### WHAT YOU NEED TO DO
A verbatim transcript of the lines below, starting at the first and ending with the one that holds "bidrar till att", is what should be produced.

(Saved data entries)

+ + + + + + +

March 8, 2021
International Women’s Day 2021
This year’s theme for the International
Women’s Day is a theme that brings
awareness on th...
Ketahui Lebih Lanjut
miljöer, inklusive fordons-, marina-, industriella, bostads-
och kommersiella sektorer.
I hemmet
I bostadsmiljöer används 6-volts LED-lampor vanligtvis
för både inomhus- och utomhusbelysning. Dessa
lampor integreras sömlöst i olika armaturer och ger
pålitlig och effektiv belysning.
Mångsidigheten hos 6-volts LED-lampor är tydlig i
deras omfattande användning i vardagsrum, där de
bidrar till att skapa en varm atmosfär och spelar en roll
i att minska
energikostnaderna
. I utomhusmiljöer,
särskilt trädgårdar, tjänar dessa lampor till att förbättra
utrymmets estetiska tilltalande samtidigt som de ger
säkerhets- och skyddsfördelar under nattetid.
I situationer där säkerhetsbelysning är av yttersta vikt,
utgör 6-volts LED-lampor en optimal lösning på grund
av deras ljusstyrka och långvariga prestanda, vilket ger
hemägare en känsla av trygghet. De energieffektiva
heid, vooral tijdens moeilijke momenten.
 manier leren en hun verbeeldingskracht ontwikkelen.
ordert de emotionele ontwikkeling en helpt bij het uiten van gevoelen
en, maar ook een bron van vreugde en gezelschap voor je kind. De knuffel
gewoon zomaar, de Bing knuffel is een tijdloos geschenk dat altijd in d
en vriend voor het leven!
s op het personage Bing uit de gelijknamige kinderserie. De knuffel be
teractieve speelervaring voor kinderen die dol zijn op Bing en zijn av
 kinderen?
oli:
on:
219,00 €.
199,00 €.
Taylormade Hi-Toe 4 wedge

+ + + + + + +

### RESULT FOR THIS TASK
March 8, 2021
International Women’s Day 2021
This year’s theme for the International
Women’s Day is a theme that brings
awareness on th...
Ketahui Lebih Lanjut
miljöer, inklusive fordons-, marina-, industriella, bostads-
och kommersiella sektorer.
I hemmet
I bostadsmiljöer används 6-volts LED-lampor vanligtvis
för både inomhus- och utomhusbelysning. Dessa
lampor integreras sömlöst i olika armaturer och ger
pålitlig och effektiv belysning.
Mångsidigheten hos 6-volts LED-lampor är tydlig i
deras omfattande användning i vardagsrum, där de
bidrar till att skapa en varm atmosfär och spelar en roll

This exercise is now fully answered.